* _EXERCISE GOAL_: For each statement, (a), (b) and (c), say whether it agrees with the Monet biography, and quote the deciding words of the Monet biography: (a) Monet was born in Le Havre. (b) Monet's father wanted him to enter the family grocery business. (c) Monet was baptized as Oscar-Claude.

ABOUT CLAUDE

"ONE INSTANT, ONE ASPECT OF NATURE CONTAINS IT ALL." - CLAUDE MONET

OVERVIEW

Claude Monet also known as Oscar-Claude Monet or Claude Oscar Monet was a founder of French impressionist painting, and the most consistent and prolific practitioner of the movement's philosophy of expressing one's perceptions before nature, especially as applied to plein-air landscape painting. The term Impressionism is derived from the title of his painting Impression, Sunrise.

Impression, Sunrise, Claude Monet, 1872

EARLY LIFE

1840-1845

Claude Monet was born on November 14, 1840 on the fifth floor of 45 Rue Laffitte, in the ninth arrondissement of Paris. He was the second son of Claude-Adolphe and Louise-Justine Aubree Monet, both of them second-generation Parisians. On May 20, 1841, he was baptized into the local church parish, Notre-Dame-de-Lorette as Oscar-Claude. In 1845, his family moved to Le Havre in Normandy. His father wanted him to go into the family grocery store business, but Claude Monet wanted to become an artist. His mother was a singer.

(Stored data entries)

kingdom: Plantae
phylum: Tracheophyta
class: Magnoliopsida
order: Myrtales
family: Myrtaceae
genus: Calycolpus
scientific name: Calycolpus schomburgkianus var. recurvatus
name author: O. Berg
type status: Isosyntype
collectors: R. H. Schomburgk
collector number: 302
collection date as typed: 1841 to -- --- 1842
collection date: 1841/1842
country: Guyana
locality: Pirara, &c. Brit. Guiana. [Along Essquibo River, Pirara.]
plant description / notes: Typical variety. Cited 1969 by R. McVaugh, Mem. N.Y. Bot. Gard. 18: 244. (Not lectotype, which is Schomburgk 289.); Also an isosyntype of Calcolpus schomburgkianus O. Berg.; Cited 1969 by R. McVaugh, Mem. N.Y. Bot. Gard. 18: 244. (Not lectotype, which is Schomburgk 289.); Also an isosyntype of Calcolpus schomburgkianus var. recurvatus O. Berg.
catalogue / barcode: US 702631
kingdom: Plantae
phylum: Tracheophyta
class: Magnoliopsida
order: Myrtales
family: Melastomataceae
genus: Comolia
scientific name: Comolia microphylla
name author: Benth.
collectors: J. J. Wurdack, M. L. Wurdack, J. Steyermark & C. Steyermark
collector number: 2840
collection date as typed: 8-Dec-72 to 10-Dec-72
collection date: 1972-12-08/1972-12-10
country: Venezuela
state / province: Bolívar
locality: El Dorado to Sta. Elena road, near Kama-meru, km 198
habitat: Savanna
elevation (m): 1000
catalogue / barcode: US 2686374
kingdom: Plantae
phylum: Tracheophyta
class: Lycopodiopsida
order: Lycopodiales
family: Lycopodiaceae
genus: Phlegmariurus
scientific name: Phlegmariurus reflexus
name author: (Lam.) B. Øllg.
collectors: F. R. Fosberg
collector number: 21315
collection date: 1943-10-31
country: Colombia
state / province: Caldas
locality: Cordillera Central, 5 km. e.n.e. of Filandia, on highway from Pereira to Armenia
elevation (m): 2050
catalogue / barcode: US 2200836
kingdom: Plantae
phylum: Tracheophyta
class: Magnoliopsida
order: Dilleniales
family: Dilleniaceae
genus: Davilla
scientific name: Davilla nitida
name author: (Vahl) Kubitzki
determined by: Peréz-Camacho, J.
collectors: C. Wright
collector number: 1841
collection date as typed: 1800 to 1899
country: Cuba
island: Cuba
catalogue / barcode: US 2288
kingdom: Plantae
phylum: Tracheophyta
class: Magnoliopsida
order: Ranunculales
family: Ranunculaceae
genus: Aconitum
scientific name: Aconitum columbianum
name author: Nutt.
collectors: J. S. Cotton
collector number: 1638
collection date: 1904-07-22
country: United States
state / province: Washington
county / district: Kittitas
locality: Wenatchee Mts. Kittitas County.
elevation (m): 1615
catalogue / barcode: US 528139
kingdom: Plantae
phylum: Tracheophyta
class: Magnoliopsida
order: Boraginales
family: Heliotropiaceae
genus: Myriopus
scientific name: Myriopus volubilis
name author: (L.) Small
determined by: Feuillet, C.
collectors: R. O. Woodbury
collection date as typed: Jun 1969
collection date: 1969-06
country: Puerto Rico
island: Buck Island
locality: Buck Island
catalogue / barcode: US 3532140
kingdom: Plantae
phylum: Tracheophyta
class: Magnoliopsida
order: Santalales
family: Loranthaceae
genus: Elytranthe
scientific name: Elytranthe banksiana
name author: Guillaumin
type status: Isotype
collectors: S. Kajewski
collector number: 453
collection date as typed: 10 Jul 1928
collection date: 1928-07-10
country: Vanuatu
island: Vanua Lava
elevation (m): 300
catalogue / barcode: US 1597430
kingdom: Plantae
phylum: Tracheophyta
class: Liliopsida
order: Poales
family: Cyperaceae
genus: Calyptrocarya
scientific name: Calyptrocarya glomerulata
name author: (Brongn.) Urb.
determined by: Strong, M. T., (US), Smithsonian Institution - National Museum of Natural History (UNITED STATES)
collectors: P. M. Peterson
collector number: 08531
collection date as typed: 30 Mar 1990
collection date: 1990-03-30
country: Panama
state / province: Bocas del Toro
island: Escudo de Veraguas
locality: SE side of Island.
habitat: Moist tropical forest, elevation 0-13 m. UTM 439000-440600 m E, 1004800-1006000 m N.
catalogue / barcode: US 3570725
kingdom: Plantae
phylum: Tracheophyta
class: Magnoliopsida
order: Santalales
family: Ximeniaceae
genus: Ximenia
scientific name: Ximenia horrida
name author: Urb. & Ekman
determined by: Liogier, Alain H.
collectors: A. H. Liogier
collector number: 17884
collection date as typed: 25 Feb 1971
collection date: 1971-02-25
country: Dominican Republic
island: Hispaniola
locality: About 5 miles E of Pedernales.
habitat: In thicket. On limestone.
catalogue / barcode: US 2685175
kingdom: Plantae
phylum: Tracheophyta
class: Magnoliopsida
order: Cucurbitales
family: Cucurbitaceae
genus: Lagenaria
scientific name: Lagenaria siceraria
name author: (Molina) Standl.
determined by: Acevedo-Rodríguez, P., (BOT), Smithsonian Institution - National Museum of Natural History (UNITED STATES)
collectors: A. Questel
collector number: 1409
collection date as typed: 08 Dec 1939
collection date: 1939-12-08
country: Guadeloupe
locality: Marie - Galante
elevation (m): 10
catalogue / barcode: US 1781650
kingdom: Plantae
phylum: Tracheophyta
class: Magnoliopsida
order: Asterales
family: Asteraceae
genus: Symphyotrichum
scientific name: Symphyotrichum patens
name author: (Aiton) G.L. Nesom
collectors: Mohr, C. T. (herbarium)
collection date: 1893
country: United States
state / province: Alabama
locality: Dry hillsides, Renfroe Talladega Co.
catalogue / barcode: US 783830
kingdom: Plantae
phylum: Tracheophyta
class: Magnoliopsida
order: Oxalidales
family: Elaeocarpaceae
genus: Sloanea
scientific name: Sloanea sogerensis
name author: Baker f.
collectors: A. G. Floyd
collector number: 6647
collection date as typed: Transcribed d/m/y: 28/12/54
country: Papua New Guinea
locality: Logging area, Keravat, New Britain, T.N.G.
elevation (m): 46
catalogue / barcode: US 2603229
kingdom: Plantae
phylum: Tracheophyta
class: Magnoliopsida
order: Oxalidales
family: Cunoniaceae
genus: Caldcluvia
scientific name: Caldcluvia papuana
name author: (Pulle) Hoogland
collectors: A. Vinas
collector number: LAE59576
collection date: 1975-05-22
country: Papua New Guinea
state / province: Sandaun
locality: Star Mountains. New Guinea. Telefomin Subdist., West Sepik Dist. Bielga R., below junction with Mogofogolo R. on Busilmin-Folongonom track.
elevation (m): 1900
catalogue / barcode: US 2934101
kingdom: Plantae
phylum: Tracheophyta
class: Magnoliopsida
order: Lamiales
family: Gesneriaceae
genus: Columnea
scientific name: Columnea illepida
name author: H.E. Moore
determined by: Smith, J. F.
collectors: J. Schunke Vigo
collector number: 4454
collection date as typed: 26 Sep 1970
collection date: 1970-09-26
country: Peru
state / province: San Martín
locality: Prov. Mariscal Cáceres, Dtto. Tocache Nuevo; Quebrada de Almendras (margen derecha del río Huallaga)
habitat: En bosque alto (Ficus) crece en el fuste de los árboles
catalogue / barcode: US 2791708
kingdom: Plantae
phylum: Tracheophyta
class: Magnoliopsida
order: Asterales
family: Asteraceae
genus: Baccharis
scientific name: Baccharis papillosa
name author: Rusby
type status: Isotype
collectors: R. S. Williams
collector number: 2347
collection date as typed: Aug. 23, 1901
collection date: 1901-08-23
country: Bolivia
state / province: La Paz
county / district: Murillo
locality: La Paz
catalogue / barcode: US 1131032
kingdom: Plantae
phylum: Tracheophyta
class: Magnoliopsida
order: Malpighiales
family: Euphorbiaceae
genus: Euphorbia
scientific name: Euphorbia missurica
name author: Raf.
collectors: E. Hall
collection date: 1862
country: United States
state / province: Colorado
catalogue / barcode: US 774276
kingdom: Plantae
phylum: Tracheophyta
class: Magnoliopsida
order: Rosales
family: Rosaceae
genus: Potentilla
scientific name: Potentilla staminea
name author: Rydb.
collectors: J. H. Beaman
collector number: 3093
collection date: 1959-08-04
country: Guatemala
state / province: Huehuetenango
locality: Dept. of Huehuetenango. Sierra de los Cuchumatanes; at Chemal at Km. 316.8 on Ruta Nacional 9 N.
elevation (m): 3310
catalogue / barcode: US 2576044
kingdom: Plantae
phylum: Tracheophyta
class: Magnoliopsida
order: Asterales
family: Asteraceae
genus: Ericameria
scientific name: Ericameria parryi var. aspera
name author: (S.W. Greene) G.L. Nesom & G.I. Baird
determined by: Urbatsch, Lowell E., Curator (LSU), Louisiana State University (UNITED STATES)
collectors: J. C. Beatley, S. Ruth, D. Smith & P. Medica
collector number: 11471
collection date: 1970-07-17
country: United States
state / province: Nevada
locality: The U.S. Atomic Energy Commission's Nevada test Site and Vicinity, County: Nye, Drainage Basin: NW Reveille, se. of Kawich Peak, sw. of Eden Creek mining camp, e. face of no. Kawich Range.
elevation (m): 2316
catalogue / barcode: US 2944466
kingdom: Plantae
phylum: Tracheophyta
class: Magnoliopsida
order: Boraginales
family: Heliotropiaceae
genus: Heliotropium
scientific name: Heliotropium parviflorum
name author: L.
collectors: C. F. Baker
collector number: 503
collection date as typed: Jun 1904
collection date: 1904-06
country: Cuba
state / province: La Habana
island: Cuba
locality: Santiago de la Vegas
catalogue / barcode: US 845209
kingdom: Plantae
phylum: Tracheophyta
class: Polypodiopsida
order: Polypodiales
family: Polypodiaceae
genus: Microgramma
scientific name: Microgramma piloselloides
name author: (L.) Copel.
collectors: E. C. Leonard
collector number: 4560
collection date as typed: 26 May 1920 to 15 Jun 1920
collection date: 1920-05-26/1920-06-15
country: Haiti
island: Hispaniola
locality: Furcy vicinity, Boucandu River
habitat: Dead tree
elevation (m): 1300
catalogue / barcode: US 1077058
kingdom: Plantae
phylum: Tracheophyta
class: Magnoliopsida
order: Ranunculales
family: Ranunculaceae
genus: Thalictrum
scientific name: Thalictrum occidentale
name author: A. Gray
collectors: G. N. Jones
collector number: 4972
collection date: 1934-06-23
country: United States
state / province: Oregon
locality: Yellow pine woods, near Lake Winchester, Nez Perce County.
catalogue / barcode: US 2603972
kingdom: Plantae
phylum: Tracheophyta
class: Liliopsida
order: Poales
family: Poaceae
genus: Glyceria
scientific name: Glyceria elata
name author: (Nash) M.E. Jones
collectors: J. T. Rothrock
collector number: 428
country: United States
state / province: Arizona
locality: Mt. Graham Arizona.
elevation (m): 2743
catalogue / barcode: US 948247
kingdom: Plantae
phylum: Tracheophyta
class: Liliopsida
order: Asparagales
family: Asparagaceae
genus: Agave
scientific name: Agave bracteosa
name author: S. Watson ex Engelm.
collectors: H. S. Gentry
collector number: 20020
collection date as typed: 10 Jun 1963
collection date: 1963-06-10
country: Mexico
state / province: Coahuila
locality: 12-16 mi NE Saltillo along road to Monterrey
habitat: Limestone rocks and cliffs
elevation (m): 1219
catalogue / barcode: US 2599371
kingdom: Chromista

* _TASK RESULT_:
(a) No: "Claude Monet was born on November 14, 1840 on the fifth floor of 45 Rue Laffitte, in the ninth arrondissement of Paris."
(b) Yes: "His father wanted him to go into the family grocery store business"
(c) Yes: "he was baptized into the local church parish, Notre-Dame-de-Lorette as Oscar-Claude."